> PROBLEM DESCRIPTION: Report every line of the material that contains the string "feDisplacementMap".

___

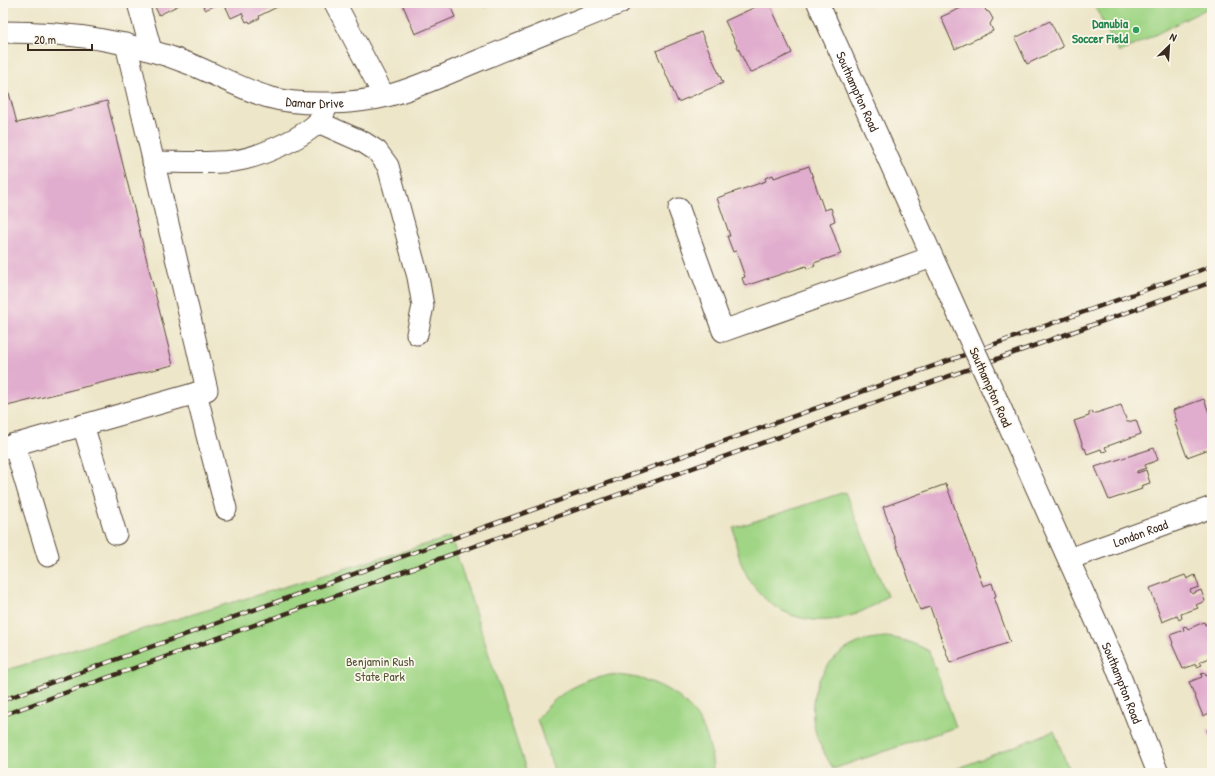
<svg xmlns="http://www.w3.org/2000/svg" width="1215" height="776" font-family="'Patrick Hand',sans-serif">
<style>
.green{fill:#a0d585;stroke:#6e8052}
.building{fill:#e1adce}
.lines{fill:none;stroke-linecap:round;stroke-linejoin:round}
.minor-casing{stroke:#564638;stroke-width:23}
.minor{stroke:#fff;stroke-width:21}
.rail-casing{stroke:#3b2a1e;stroke-width:4.5}
.rail{stroke:#fbf7ec;stroke-width:3;stroke-dasharray:9;stroke-linecap:butt}
.minor-bridge-casing{stroke:#564638;stroke-width:23;stroke-linecap:butt}
.minor-bridge{stroke:#fff;stroke-width:21}
.leisure-dot{fill:#2e9e5b;stroke:#fbf7ec;stroke-width:1.5}
.labels{text-anchor:middle;stroke-width:3.5;stroke-linejoin:round;paint-order:stroke}
.leisure-label{font-size:13px;font-weight:bold;fill:#27864d;stroke:#fbf7ec;text-anchor:end}
.street-label{font-size:13px;fill:#3b2a1e;stroke:#fbf7ec}
.park-label{font-size:13px;fill:#545538;stroke:#fbf7ec}
</style>
<rect width="100%" height="100%" fill="#fbf7ec"/>
<filter id="ink" filterUnits="userSpaceOnUse"><feTurbulence type="fractalNoise" baseFrequency=".025" numOctaves="2"/><feDisplacementMap in="SourceGraphic" scale="8" xChannelSelector="R" yChannelSelector="G"/><feConvolveMatrix kernelMatrix="1 2 1 2 8 2 1 2 1" color-interpolation-filters="sRGB"/></filter>
<filter id="wash" filterUnits="userSpaceOnUse"><feTurbulence type="fractalNoise" baseFrequency=".012" numOctaves="4" result="noise"/><feDisplacementMap in="SourceGraphic" scale="16" xChannelSelector="R" yChannelSelector="G"/><feGaussianBlur stdDeviation="0.9" result="paint"/><feColorMatrix in="noise" values="0 0 0 0 0 0 0 0 0 0 0 0 0 0 0 0 0 1.4 0 .05"/><feComposite in="paint" operator="in"/></filter>
<g filter="url(#wash)">
<rect width="100%" height="100%" fill="#ede6c9"/>
<path class="green" d="M 1093,3 L 1212,3 L 1212,6 L 1119,53 Z
M 845,492 L 887,596 C 821,648 739,613 734,528 Z
M 451,537 L 527,773 L 3,773 L 3,671 Z
M 886,637 C 902,639 914,643 929,651 L 956,727 L 833,769 C 827,757 818,744 815,730 C 806,696 822,658 856,644 C 865,639 875,638 886,637 Z
M 610,675 C 670,676 712,712 713,773 L 555,773 L 537,719 C 557,693 579,681 610,675 Z
M 1054,731 L 1070,773 L 946,773 Z"/>
<g id="blocks">
<path class="building" d="M 153,3 L 183,3 L 159,15 Z
M 202,3 L 220,3 L 205,10 Z
M 224,3 L 285,3 L 259,16 L 260,18 L 250,23 L 249,21 L 246,22 L 242,13 L 231,18 Z
M 402,3 L 449,3 L 455,17 L 415,34 Z
M 482,3 L 492,3 L 484,7 Z
M 764,3 L 769,3 L 792,53 L 750,73 L 725,21 Z
M 972,3 L 972,5 L 975,4 L 977,6 L 983,4 L 986,11 L 989,12 L 993,19 L 990,24 L 993,31 L 955,49 L 941,17 Z
M 1050,21 L 1063,47 L 1027,64 L 1015,38 Z
M 701,32 L 723,83 L 678,102 L 656,51 Z
M 9,93 L 17,123 L 107,101 L 173,365 L 3,407 L 3,95 Z
M 809,166 L 824,210 L 831,208 L 835,221 L 830,223 L 841,254 L 814,263 L 815,266 L 807,269 L 806,266 L 745,286 L 742,278 L 745,277 L 736,251 L 733,252 L 727,236 L 730,236 L 717,198 L 766,181 L 765,178 L 773,175 L 774,178 Z
M 1204,399 L 1212,421 L 1212,448 L 1187,457 L 1174,421 L 1177,421 L 1173,410 Z
M 1121,405 L 1127,422 L 1136,420 L 1141,434 L 1105,447 L 1107,451 L 1102,452 L 1101,449 L 1087,454 L 1085,448 L 1084,449 L 1074,421 L 1089,416 L 1089,413 L 1092,411 L 1093,414 Z
M 1154,448 L 1158,460 L 1145,465 L 1146,468 L 1137,471 L 1137,473 L 1146,470 L 1150,483 L 1141,486 L 1142,489 L 1109,500 L 1095,467 Z
M 946,484 L 983,586 L 992,583 L 996,596 L 994,597 L 1010,642 L 950,663 L 930,607 L 920,610 L 883,507 Z
M 1185,575 L 1187,579 L 1195,575 L 1199,587 L 1190,590 L 1192,594 L 1201,590 L 1205,601 L 1196,605 L 1198,608 L 1181,614 L 1182,618 L 1179,620 L 1177,616 L 1162,622 L 1150,588 Z
M 1204,622 L 1205,625 L 1212,622 L 1212,637 L 1210,638 L 1212,639 L 1212,657 L 1200,662 L 1202,665 L 1197,667 L 1196,664 L 1183,669 L 1172,644 L 1173,643 L 1170,635 L 1184,630 L 1183,627 L 1186,626 L 1188,629 Z
M 1205,673 L 1206,676 L 1212,674 L 1212,712 L 1203,716 L 1189,682 L 1202,677 L 1201,674 Z
M 1212,728 L 1212,742 L 1207,730 Z"/>
</g>
</g>
<g filter="url(#ink)">
<use href="#blocks" fill-opacity="0" stroke="#564638" stroke-width="1"/>
<g class="lines">
<g class="minor-casing">
<g id="minor">
<path d="M 138,3 L 151,50"/>
<path d="M 335,3 L 384,96"/>
<path id="s1" d="M 818,3 L 964,327"/>
<path id="s2" d="M 3,32 C 69,32 129,40 190,64 C 217,75 241,89 268,97 C 302,107 364,104 397,93 C 429,83 459,68 490,56 C 533,38 577,21 620,3"/>
<path d="M 318,122 L 363,142 L 377,151 L 388,166 L 418,277 L 423,306 L 417,334"/>
<path d="M 153,162 C 179,162 207,164 233,161 C 255,159 304,138 319,121 C 321,118 323,114 325,111"/>
<path d="M 679,209 L 723,331 L 932,257"/>
<path d="M 196,393 L 226,509"/>
<path id="s3" d="M 998,402 L 1114,661 L 1158,773"/>
<path d="M 83,425 L 116,534"/>
<path d="M 14,444 L 48,556"/>
<path d="M 3,448 L 207,390 L 126,44"/>
<path id="s4" d="M 1069,559 L 1212,507"/>
</g>
</g>
<use href="#minor" class="minor"/>
<g class="rail-casing">
<path id="rail" d="M 3,700 L 1212,266
M 3,715 L 1212,282"/>
</g>
<use href="#rail" class="rail"/>
<g class="minor-bridge-casing">
<path id="minor-bridge" d="M 964,327 L 998,402"/>
</g>
<use href="#minor-bridge" class="minor-bridge"/>
</g>
</g>
<circle class="leisure-dot" cx="1136" cy="30" r="4"/>
<g class="labels">
<g class="leisure-label">
<text x="1128" y="28">Danubia<tspan x="1128" dy="15">Soccer Field</tspan></text>
</g>
<g class="street-label">
<text dy="5" stroke="none"><textPath href="#s1" startOffset="97">Southampton Road</textPath></text>
<text dy="5" stroke="none"><textPath href="#s2" startOffset="323">Damar Drive</textPath></text>
<text transform="translate(991 387) rotate(66)" y="5">Southampton Road</text>
<text dy="5" stroke="none"><textPath href="#s4" startOffset="76">London Road</textPath></text>
<text dy="5" stroke="none"><textPath href="#s3" startOffset="307">Southampton Road</textPath></text>
</g>
<g class="park-label">
<text x="380" y="666">Benjamin Rush<tspan x="380" dy="15">State Park</tspan></text>
</g>
</g>
<rect width="1215" height="776" fill="none" stroke="#fbf7ec" stroke-width="16"/>
<g transform="translate(1169 46) rotate(25)" stroke="#fbf7ec" stroke-width="3" paint-order="stroke">
<path d="M0-3L7 15L0 10L-7 15Z" fill="#3b2a1e"/>
<text y="-6" font-size="11" font-weight="bold" text-anchor="middle" fill="#3b2a1e">N</text>
</g>
<path d="M28 44v6h64v-6" fill="none" stroke="#3b2a1e" stroke-width="2"/>
<text x="34" y="44" font-size="12" fill="#3b2a1e" stroke="#fbf7ec" stroke-width="3" paint-order="stroke">20 m</text>
</svg>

___

> SOLUTION TO THIS TASK:
<filter id="ink" filterUnits="userSpaceOnUse"><feTurbulence type="fractalNoise" baseFrequency=".025" numOctaves="2"/><feDisplacementMap in="SourceGraphic" scale="8" xChannelSelector="R" yChannelSelector="G"/><feConvolveMatrix kernelMatrix="1 2 1 2 8 2 1 2 1" color-interpolation-filters="sRGB"/></filter>
<filter id="wash" filterUnits="userSpaceOnUse"><feTurbulence type="fractalNoise" baseFrequency=".012" numOctaves="4" result="noise"/><feDisplacementMap in="SourceGraphic" scale="16" xChannelSelector="R" yChannelSelector="G"/><feGaussianBlur stdDeviation="0.9" result="paint"/><feColorMatrix in="noise" values="0 0 0 0 0 0 0 0 0 0 0 0 0 0 0 0 0 1.4 0 .05"/><feComposite in="paint" operator="in"/></filter>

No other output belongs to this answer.